Auf europäischer Ebene erntete die sozialistische Regierung Lob dafür, die Vorgaben des Stabilitäts- und Wachstumspakts einzuhalten. Noch im Amt des deutschen Finanzministers bezeichnete Wolfgang Schäuble seinen portugiesischen Kollegen Mário Centeno, der inzwischen Vorsitzender der Euro-Gruppe ist, als den „Cristiano Ronaldo der Finanzpolitik“. Eine größere Auszeichnung ist in Portugal kaum möglich.
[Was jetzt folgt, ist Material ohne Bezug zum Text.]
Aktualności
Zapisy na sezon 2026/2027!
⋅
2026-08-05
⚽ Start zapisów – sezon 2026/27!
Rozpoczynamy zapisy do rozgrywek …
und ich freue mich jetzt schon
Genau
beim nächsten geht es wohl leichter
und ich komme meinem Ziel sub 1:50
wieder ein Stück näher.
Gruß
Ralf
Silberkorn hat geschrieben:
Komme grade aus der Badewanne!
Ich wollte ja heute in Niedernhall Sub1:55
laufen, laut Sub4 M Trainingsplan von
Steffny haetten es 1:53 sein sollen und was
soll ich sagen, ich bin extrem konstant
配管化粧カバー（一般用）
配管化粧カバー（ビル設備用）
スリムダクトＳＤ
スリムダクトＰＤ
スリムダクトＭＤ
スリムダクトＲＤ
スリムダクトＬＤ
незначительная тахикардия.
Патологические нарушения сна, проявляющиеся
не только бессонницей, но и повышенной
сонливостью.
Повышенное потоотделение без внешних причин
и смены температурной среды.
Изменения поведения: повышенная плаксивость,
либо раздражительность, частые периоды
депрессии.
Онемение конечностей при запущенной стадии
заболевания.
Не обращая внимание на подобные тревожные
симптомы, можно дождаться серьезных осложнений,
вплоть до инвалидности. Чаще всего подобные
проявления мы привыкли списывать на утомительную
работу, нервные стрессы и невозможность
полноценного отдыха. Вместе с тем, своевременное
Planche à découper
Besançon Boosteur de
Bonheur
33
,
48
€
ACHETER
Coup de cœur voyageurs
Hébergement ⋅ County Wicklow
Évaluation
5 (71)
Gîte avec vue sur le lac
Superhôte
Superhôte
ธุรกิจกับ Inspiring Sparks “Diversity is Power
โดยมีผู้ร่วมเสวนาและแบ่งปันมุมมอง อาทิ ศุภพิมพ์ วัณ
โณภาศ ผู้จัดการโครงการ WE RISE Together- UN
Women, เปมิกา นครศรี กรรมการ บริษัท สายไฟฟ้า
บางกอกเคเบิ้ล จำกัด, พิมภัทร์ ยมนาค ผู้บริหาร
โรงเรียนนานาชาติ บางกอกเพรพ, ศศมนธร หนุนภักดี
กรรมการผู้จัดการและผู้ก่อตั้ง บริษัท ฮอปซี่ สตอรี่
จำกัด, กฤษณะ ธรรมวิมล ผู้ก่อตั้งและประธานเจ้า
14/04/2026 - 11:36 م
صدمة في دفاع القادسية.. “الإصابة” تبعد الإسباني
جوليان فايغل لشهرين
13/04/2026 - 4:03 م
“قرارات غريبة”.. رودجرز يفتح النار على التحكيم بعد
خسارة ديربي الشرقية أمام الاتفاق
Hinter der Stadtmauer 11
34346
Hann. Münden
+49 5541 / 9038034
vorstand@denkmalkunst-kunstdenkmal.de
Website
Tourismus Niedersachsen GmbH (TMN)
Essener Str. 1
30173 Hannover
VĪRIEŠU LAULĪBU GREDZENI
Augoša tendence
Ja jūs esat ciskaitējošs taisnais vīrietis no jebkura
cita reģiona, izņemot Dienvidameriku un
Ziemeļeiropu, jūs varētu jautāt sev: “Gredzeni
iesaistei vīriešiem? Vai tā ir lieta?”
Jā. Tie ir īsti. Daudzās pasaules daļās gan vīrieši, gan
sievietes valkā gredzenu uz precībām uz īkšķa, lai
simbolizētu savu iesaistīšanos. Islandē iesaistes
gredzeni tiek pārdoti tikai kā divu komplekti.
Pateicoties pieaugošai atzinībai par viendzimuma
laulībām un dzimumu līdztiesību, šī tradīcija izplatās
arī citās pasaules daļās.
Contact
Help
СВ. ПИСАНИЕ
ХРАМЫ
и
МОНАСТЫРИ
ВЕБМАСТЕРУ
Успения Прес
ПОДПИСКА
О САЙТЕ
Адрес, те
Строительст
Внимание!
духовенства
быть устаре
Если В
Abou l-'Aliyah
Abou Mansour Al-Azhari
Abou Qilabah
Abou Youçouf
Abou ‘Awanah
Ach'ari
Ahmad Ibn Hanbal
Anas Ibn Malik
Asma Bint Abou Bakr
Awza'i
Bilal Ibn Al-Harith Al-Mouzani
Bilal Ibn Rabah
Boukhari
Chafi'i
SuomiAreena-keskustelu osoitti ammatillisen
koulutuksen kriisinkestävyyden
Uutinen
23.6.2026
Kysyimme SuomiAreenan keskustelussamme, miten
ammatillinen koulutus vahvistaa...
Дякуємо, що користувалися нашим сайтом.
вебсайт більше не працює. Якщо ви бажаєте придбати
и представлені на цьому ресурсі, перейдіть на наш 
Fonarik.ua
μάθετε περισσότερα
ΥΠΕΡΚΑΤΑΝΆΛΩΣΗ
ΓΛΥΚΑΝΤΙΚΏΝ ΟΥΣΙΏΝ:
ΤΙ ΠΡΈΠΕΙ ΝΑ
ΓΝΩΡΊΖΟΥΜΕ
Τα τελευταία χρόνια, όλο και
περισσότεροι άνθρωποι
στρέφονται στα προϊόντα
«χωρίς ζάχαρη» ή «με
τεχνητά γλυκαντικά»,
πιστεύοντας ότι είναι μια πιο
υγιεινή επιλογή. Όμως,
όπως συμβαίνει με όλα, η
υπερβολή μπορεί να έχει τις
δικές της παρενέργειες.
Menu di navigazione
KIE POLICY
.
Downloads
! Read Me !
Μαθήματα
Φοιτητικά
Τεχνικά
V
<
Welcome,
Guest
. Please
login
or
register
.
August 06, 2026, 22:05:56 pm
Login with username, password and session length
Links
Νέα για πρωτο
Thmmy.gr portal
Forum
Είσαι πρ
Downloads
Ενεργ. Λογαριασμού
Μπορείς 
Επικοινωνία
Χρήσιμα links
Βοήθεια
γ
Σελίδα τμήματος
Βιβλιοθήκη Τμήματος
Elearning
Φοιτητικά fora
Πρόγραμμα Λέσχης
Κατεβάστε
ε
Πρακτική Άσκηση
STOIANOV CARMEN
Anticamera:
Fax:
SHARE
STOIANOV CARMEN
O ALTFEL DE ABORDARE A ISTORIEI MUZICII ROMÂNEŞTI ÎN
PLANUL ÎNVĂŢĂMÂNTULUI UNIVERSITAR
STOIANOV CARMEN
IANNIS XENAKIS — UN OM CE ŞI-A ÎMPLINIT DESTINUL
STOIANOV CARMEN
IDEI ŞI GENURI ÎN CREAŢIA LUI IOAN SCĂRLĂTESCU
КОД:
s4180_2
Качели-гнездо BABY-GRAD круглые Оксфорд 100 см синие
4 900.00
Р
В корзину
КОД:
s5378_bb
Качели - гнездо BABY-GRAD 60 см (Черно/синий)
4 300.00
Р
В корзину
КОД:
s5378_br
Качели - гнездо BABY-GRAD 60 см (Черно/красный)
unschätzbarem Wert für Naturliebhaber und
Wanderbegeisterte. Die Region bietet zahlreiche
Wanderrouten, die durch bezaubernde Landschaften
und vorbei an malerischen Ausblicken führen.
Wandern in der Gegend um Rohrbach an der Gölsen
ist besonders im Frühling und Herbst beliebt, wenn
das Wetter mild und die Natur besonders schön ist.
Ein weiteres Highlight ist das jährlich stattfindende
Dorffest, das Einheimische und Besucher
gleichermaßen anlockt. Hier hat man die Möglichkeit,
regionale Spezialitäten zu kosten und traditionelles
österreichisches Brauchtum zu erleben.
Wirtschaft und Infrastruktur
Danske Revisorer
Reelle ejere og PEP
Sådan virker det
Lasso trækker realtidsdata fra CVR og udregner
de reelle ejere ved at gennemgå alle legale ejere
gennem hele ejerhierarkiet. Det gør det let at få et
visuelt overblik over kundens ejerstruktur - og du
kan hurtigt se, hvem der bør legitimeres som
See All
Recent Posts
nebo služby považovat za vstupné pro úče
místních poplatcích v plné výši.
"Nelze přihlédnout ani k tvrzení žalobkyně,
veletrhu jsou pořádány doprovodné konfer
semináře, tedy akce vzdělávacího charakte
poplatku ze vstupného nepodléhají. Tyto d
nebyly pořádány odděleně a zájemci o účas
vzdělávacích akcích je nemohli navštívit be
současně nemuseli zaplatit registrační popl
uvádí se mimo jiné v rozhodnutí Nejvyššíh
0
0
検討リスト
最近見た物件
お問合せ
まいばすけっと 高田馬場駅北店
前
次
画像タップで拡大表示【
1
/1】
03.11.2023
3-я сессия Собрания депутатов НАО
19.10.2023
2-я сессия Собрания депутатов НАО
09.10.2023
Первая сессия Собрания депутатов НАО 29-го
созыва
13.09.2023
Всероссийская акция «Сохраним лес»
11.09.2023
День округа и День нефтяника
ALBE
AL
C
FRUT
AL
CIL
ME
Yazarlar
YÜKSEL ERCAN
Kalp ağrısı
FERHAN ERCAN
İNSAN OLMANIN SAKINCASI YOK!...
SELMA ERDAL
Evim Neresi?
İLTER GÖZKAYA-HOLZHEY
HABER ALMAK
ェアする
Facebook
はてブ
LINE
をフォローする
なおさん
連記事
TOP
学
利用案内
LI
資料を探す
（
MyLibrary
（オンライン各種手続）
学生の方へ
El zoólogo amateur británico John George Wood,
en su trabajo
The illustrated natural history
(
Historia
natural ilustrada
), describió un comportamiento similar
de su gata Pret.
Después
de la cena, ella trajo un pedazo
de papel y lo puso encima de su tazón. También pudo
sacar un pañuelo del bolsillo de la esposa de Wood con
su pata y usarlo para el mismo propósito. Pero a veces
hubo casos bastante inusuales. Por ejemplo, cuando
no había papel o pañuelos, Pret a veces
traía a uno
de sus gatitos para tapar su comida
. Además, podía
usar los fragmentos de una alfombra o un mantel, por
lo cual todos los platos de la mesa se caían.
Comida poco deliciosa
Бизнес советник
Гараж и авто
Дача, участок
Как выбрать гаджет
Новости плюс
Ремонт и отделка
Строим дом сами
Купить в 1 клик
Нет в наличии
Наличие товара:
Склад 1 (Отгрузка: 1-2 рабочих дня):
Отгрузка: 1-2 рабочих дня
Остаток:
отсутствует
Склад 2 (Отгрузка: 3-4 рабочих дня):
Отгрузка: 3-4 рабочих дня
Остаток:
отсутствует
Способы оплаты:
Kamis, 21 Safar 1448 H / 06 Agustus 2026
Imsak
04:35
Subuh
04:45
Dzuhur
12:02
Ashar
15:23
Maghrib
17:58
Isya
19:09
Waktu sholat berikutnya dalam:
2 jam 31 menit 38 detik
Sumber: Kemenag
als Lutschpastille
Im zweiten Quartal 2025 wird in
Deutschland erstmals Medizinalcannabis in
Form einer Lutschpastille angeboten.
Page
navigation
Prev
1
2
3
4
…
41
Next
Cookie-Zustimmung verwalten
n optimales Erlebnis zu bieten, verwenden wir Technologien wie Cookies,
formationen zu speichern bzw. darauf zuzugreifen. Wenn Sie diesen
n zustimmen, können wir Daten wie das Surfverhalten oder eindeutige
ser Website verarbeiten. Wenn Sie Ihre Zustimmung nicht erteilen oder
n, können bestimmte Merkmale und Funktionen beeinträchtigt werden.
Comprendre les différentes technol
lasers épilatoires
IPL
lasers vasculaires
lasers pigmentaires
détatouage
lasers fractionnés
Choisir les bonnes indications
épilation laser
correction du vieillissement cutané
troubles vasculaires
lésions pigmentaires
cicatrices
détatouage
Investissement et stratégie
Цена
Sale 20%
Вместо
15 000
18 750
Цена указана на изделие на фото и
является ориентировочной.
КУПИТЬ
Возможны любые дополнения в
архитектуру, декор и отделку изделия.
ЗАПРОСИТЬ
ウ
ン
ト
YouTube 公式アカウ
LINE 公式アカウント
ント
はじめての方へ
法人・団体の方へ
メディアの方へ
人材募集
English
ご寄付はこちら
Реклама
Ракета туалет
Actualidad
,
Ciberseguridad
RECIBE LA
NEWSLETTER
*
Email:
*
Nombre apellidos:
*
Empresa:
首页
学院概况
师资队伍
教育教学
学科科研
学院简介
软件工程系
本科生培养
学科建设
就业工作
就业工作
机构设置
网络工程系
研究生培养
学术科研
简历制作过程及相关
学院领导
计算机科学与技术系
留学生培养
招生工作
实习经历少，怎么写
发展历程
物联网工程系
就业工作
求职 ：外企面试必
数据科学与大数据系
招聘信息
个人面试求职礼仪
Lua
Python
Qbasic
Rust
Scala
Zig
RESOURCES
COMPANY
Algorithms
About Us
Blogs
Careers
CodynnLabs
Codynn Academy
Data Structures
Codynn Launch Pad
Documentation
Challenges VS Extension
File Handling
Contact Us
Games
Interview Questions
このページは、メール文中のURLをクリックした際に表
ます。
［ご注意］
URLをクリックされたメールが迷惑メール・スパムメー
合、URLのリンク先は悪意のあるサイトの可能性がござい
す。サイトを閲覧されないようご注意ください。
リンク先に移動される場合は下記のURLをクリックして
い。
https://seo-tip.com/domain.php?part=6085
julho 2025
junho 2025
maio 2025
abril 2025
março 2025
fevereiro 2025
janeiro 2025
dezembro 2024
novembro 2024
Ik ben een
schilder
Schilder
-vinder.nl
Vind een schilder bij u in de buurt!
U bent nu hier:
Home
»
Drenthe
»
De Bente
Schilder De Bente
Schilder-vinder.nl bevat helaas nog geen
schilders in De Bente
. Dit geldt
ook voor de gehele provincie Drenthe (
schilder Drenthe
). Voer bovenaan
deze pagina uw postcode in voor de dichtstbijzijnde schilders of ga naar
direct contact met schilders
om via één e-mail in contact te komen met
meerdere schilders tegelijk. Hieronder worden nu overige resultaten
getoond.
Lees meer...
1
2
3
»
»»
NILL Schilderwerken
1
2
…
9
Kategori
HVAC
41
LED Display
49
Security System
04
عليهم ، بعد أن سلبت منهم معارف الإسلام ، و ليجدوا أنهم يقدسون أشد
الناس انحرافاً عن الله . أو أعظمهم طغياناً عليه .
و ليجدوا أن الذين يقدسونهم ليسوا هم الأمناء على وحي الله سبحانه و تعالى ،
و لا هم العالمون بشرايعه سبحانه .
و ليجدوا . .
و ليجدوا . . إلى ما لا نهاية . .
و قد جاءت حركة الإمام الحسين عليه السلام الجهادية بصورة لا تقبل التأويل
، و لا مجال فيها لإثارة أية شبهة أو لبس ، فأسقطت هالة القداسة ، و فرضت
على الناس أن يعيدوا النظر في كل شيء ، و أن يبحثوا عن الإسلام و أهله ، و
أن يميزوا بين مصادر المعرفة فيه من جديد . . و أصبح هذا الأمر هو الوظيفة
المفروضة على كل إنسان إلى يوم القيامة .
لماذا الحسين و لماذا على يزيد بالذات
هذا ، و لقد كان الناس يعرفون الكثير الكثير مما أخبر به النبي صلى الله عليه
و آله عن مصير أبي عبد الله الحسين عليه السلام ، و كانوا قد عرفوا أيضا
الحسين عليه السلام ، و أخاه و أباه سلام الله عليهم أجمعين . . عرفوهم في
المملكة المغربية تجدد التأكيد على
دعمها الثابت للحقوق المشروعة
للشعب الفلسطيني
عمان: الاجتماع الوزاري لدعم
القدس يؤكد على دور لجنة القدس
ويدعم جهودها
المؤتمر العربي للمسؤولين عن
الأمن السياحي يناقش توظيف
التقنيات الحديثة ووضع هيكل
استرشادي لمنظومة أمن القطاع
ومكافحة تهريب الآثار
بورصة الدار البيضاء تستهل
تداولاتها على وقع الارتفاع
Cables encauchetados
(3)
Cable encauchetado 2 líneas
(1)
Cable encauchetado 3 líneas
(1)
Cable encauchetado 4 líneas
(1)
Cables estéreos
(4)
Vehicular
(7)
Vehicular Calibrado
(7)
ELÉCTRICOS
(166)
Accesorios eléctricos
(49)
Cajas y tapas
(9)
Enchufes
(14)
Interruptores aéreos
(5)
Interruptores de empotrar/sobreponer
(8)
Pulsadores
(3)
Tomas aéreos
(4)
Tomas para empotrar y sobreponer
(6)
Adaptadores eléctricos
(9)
Aufgrund der günstigen internen und auch externen Umstände wuchs die portugiesische Wirtschaft in den letzten Jahren stetig. 2017 und 2018 lag das Wachstum mit 3,5% bzw. 2,4% sogar über dem europäischen Durchschnitt. Die Arbeitslosigkeit ist mittlerweile auf ein Rekordtief der letzten 15 Jahre von 6,6% gesunken. Dass es trotz einiger sozialpolitischer Wohltaten noch etliche Problembereiche gibt wie die ungenügende Finanzierung des öffentlichen Gesundheits- und Bildungswesen, ist von der PSD im Wahlkampf immer wieder angemahnt worden. Doch weil die Linksparteien aus dem Regierungsblock diese Kritik zum Teil ebenfalls artikulierten, wanderten die Stimmen der Unzufriedenen nicht zur traditionellen Opposition, sondern verteilten sich im linken Lager und entfielen auch auf die neuen Parteien. Auch die verheerenden Waldbrände im Sommer 2016, bei denen 65 Menschen starben und allgemein ein Behördenversagen beim Krisenmanagement kritisiert wurde, beeinträchtigten die Beliebtheit des Ministerpräsidenten. Ebenso wenig die Anklage und vorläufige Verhaftung des ehemaligen sozialistischen Premierministers José Sócrates wegen Korruption und Geldwäsche oder der wenige Tage vor der Wahl wieder aufgekommene Skandal um den Diebstahl von Militärwaffen, die unter bizarren Umständen wieder aufgefunden wurden, was schließlich zum Rücktritt des Verteidigungsministers führte.
Anders als in Spanien ist in Portugal mit einer baldigen Regierungsbildung und einer stabilen und weiterhin europafreundlichen Regierung für die nächsten vier Jahre zu rechnen. Sofern sich die internationalen Rahmenbedingungen nicht deutlich eintrüben, ist auch mit einer Fortsetzung der wirtschaftlichen Konsolidierung zu rechnen und entsprechend weiteren sozialpolitischen Spielräumen für die Regierung. Das Land und seine Regierung schauen der Übernahme der Präsidentschaft des Europäischen Rats im ersten Halbjahr 2020 und der dann engeren Zusammenarbeit mit Deutschland, das im 2. Halbjahr die Ratspräsidentschaft übernimmt, mit Zuversicht entgegen. Angesichts der sonstigen Baustellen in Europa sind das durchaus positive Signale aus Portugal.